▶ **Übungsaufgaben**
1. Stimmen die folgenden Aussagen mit dem Artikel über die protestantische Publizistik überein? Antworten Sie jeweils mit Ja oder Nein und zitieren Sie die entscheidenden Worte wörtlich.
(a) Der Papst zeichnet sein Kreuz in die laufenden Kameras.
(b) Das „Sonntagsblatt“ erscheint weiterhin.
(c) Das publizistische Dickicht verschluckt jährlich rund 200 Millionen Euro.
2. Halten Sie den Abschnitt des Artikels über die protestantische Publizistik von „Anstatt mit der“ bis einschließlich „Die Botschaft auch.“ wörtlich fest.
3. Beantworten Sie die folgenden Fragen zum Artikel über die protestantische Publizistik:
(a) Wer hat den Artikel verfasst?
(b) Was gehört ebenso wie der Föderalismus zu den Grundfesten des deutschen Protestantismus?
(c) Für wen arbeiten die Journalisten in den Medienhäusern der Landeskirchen?

▶ **Textauszug**
Die Verkünder sind müde

Anstatt mit der Frohen Botschaft zu glänzen, plagt mentale Vergreisung die protestantische Publizistik. Nach dem Aus für das „Sonntagsblatt“ ist Besitzstandswahrung das Gebot der Stunde. Frust und Anpassung ersetzen die inhaltliche Debatte

von ANJA BROCKMANN

Die Katholiken sind fein raus. Ihr Papa in Rom ist ein Medienstar in prächtigem Gewand. Von jedem Winkel und Rollfeld der Erde aus zeichnet er sein Kreuz in die laufenden Kameras. Das Bild kommt an. Die Botschaft auch.

Da können die Nachfahren Luthers nur neidisch werden. Von Autorität und großer Symbolik losgesagt, bemühen sich die Schwestern und Brüder selbst um die Verkündigung in den Medien. Mit vielen Worten. Aus vielen Zungen. Denn Meinungsvielfalt gehört ebenso zu den Grundfesten des deutschen Protestantismus wie der Föderalismus.

Drum sitzen die Strippenzieher des publizistischen Netzwerkes vor allem in den Medienhäusern der Landeskirchen. Diese Journalisten arbeiten dort für die kircheneigene Agentur Evangelischer Pressedienst (epd) und die regionalen Sonntagszeitungen; das publizistische Dickicht verschluckt jährlich rund 200 Millionen Mark.

▶ **Erfasste Daten**
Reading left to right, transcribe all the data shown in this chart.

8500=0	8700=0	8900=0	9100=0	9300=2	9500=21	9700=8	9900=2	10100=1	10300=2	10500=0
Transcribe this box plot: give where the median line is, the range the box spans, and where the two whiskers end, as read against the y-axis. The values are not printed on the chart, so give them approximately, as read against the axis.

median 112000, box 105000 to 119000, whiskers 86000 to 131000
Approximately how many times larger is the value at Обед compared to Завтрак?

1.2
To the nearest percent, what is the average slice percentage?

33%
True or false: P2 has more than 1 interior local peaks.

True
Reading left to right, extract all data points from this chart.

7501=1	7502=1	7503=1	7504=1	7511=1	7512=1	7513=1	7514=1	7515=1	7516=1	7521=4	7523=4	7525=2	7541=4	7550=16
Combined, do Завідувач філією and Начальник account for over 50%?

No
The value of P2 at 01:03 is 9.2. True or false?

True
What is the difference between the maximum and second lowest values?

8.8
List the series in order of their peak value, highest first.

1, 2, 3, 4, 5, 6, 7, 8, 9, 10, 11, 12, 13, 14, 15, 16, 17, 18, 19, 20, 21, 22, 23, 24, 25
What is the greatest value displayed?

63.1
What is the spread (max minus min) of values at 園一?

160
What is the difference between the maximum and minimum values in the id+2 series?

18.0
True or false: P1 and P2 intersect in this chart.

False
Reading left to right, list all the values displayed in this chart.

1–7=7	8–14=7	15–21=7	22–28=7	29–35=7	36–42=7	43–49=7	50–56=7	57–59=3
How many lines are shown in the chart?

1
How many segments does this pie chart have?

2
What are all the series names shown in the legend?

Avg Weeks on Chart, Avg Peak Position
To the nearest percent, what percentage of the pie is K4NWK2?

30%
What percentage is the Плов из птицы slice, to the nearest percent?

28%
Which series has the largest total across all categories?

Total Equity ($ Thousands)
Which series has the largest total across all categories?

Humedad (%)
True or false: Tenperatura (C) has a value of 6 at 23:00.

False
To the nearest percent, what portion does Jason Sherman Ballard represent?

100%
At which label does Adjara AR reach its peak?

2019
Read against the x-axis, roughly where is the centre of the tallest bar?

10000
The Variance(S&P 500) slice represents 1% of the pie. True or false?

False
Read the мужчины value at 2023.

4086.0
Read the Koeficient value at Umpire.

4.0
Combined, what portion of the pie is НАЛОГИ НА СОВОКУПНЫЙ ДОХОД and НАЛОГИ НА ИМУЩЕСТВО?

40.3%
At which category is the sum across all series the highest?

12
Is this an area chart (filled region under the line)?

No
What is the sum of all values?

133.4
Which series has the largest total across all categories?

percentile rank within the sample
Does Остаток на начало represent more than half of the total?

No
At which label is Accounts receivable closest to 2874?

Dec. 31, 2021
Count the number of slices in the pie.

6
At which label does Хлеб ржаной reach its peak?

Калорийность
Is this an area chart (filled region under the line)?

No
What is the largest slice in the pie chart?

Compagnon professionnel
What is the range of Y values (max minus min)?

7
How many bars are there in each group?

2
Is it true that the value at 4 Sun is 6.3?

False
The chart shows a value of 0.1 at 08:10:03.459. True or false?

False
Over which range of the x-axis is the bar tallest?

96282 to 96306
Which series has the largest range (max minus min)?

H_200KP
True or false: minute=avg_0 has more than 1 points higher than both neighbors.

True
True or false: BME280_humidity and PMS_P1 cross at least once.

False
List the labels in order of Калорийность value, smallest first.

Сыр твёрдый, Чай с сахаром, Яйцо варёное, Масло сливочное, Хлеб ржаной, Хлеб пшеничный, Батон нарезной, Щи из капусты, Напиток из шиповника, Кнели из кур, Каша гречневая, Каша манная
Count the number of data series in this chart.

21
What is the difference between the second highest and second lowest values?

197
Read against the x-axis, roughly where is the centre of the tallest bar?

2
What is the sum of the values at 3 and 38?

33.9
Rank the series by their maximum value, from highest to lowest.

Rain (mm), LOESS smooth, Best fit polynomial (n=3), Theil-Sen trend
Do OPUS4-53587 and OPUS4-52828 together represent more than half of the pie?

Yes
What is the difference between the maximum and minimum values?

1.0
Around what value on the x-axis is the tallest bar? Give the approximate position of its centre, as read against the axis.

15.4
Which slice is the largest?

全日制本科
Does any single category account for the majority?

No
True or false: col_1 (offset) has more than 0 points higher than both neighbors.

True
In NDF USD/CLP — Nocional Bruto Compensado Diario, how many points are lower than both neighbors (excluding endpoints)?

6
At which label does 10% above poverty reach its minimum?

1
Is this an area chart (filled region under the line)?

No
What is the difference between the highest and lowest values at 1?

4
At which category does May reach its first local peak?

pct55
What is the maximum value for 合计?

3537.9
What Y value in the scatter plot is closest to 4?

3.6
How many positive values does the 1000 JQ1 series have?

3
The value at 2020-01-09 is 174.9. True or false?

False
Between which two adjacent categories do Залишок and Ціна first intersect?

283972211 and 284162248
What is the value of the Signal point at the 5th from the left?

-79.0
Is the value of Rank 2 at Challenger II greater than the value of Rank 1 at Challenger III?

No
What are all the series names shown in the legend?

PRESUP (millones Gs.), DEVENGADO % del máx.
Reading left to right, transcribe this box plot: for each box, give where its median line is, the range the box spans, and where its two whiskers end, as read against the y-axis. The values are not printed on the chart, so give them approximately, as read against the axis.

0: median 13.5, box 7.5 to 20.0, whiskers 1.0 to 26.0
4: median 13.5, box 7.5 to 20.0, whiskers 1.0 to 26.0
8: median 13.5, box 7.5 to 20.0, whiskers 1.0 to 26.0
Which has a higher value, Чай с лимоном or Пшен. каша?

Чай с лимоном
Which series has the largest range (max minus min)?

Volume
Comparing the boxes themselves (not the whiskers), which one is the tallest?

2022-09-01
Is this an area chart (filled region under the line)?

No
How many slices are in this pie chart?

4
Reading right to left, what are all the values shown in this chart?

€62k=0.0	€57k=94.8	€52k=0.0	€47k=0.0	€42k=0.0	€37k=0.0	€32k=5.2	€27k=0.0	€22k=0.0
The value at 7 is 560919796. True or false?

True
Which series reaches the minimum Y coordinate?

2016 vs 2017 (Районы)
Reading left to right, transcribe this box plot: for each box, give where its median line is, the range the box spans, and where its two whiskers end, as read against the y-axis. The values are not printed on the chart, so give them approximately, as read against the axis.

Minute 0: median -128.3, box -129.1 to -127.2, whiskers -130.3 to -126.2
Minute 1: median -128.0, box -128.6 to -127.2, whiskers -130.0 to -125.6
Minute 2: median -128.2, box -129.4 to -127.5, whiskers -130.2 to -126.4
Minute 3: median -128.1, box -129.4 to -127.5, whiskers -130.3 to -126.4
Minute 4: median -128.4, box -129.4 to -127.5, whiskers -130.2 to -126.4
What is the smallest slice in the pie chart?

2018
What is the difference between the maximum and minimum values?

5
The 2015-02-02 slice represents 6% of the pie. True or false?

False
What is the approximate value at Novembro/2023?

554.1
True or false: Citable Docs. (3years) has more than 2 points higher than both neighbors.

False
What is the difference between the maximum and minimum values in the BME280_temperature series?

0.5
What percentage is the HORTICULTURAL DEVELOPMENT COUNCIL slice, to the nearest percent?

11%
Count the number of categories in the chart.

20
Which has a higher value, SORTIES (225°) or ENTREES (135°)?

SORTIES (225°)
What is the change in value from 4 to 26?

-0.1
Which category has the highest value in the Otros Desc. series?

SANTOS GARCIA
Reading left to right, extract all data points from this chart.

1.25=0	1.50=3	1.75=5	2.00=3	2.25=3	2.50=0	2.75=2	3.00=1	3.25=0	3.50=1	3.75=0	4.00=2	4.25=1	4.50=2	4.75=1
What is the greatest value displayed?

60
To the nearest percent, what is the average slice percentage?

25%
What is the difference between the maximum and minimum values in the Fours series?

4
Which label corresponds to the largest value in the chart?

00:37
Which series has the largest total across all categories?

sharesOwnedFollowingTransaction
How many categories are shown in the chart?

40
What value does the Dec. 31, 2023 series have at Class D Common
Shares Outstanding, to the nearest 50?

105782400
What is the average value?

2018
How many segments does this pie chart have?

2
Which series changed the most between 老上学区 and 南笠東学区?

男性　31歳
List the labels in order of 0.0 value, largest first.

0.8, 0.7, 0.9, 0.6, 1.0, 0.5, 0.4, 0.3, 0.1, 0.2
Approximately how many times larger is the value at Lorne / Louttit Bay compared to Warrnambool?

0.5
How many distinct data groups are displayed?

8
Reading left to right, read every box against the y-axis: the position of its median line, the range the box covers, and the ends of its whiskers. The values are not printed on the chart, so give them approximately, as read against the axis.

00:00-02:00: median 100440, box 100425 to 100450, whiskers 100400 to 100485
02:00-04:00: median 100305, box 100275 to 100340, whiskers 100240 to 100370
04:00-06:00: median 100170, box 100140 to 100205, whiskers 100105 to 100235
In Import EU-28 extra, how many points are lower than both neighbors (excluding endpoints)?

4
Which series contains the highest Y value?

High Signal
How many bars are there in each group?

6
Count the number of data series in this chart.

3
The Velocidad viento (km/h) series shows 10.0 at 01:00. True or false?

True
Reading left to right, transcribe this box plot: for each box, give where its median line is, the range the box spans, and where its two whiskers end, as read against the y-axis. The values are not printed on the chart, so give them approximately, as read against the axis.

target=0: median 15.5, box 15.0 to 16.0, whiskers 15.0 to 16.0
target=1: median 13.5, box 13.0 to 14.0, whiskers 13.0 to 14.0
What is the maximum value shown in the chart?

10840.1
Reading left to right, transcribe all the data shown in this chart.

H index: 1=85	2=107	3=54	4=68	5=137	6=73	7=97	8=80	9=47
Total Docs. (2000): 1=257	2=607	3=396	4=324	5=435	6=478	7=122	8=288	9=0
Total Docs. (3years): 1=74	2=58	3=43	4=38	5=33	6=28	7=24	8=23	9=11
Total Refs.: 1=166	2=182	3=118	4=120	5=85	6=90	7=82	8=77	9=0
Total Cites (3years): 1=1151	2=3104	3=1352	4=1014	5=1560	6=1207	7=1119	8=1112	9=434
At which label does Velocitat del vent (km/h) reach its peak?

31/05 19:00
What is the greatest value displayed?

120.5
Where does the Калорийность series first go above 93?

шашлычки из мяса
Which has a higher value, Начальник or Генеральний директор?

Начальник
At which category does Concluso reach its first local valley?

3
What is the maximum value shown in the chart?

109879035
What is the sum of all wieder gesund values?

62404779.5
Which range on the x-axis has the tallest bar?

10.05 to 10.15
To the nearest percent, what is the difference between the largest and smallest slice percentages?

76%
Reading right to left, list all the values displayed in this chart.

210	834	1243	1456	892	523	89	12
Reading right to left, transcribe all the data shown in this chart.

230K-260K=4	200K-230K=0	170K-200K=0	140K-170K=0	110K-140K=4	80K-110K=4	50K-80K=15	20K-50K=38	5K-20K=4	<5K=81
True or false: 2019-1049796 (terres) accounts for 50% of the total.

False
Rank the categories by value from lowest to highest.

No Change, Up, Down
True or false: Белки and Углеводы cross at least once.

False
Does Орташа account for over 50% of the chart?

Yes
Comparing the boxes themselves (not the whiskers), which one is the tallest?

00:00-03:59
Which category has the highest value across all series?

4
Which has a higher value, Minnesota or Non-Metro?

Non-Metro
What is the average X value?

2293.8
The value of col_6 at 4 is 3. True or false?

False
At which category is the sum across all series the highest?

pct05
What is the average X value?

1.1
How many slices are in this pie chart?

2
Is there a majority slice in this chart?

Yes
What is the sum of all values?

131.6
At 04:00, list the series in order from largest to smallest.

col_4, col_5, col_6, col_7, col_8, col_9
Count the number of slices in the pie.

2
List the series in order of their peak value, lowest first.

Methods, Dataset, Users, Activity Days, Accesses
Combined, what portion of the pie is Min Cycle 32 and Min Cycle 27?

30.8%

▶ **Lösungen**
1.
(a) Ja: „Von jedem Winkel und Rollfeld der Erde aus zeichnet er sein Kreuz in die laufenden Kameras.“
(b) Nein: „Nach dem Aus für das „Sonntagsblatt“ ist Besitzstandswahrung das Gebot der Stunde.“
(c) Nein: „das publizistische Dickicht verschluckt jährlich rund 200 Millionen Mark.“

2.
Anstatt mit der Frohen Botschaft zu glänzen, plagt mentale Vergreisung die protestantische Publizistik. Nach dem Aus für das „Sonntagsblatt“ ist Besitzstandswahrung das Gebot der Stunde. Frust und Anpassung ersetzen die inhaltliche Debatte

von ANJA BROCKMANN

Die Katholiken sind fein raus. Ihr Papa in Rom ist ein Medienstar in prächtigem Gewand. Von jedem Winkel und Rollfeld der Erde aus zeichnet er sein Kreuz in die laufenden Kameras. Das Bild kommt an. Die Botschaft auch.

3.
(a) Anja Brockmann
(b) Meinungsvielfalt
(c) Für die kircheneigene Agentur Evangelischer Pressedienst (epd) und die regionalen Sonntagszeitungen